==== WORKING DATA ====
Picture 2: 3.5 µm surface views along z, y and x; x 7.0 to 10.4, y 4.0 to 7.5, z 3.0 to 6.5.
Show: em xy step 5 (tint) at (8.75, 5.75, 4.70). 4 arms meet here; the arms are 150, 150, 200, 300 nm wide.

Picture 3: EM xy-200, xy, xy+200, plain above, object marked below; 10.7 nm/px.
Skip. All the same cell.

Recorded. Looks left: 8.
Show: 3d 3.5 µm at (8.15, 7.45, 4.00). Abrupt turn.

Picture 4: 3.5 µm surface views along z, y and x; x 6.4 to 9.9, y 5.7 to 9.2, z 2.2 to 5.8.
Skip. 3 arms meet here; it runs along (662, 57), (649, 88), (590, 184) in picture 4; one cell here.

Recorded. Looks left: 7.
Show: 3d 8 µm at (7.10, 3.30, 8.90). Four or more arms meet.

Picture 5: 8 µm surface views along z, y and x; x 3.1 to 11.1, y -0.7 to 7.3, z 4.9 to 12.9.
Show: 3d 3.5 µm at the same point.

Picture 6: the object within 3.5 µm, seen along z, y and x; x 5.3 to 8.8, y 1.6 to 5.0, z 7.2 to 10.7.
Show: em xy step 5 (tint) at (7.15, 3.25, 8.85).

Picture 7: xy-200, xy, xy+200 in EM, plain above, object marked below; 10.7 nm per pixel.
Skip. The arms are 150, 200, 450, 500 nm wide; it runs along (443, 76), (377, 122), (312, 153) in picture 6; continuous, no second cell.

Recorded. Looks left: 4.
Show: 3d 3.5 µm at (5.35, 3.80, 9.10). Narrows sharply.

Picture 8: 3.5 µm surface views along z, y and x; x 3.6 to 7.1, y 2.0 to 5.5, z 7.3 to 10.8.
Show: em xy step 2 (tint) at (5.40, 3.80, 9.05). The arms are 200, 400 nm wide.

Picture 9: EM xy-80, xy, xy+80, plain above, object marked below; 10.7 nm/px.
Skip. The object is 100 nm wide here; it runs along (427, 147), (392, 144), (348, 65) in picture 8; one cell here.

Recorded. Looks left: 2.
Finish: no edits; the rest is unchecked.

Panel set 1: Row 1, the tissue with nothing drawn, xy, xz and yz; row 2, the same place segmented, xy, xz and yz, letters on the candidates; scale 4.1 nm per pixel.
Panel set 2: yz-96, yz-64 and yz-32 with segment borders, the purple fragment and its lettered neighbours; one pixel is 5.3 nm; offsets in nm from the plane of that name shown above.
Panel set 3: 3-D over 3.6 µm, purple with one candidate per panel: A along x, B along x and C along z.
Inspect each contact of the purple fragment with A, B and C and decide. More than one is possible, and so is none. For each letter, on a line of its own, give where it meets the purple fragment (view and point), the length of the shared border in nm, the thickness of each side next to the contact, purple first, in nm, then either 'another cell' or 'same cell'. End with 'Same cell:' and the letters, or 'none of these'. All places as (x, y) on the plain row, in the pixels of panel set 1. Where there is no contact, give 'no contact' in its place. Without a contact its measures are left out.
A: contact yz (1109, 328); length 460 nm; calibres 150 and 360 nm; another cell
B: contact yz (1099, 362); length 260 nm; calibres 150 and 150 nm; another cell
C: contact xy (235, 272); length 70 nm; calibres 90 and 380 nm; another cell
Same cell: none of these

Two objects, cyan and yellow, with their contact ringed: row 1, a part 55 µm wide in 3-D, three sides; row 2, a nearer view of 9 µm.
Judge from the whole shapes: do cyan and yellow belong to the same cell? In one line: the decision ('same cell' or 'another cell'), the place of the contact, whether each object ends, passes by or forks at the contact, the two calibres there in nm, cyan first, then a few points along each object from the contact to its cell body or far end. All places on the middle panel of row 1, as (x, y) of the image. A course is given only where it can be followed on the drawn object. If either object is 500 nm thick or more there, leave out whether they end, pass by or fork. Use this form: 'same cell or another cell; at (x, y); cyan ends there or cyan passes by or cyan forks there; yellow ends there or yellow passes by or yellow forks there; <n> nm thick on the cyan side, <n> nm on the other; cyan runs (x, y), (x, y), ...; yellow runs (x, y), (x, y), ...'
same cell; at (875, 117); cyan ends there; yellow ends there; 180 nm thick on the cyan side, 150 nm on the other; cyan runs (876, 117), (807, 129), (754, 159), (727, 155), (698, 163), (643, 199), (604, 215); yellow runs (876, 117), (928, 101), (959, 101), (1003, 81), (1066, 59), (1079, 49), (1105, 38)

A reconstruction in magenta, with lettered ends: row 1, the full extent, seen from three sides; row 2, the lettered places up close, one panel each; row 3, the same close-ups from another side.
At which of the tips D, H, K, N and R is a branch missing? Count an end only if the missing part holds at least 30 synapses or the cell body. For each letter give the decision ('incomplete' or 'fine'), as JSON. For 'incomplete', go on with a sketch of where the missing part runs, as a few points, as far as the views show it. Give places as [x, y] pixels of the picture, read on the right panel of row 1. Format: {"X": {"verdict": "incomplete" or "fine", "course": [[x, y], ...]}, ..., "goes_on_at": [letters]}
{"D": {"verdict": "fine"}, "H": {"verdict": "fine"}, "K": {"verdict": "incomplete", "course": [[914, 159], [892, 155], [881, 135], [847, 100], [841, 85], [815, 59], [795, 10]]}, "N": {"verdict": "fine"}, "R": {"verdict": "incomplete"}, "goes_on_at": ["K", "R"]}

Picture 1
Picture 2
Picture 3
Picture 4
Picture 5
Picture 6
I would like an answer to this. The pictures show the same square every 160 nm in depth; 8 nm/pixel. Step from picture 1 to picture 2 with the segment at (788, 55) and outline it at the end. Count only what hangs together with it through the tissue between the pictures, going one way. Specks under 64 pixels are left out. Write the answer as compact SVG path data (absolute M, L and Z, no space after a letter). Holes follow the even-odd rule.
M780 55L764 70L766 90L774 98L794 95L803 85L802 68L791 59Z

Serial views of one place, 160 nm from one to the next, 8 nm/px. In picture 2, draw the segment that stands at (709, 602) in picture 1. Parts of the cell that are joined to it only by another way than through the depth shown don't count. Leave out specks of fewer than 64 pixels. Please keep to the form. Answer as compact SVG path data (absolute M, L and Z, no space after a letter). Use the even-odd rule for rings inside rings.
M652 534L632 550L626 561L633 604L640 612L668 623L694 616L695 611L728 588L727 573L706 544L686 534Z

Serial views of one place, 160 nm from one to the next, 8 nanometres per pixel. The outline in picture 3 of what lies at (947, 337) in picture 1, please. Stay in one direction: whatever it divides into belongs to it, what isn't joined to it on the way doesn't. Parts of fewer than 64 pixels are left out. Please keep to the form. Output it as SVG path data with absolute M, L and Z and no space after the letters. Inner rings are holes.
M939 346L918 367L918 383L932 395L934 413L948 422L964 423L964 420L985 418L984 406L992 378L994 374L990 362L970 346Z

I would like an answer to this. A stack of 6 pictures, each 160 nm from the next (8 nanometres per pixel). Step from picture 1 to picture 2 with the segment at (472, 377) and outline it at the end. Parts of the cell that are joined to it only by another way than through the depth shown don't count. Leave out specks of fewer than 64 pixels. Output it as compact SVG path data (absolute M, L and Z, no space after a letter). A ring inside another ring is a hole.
====
[PROBLEM TO WORK ON] Which lines above contain the word "lettered"? List them.

[SOLUTION FOR THIS TASK]
Panel set 2: yz-96, yz-64 and yz-32 with segment borders, the purple fragment and its lettered neighbours; one pixel is 5.3 nm; offsets in nm from the plane of that name shown above.
A reconstruction in magenta, with lettered ends: row 1, the full extent, seen from three sides; row 2, the lettered places up close, one panel each; row 3, the same close-ups from another side.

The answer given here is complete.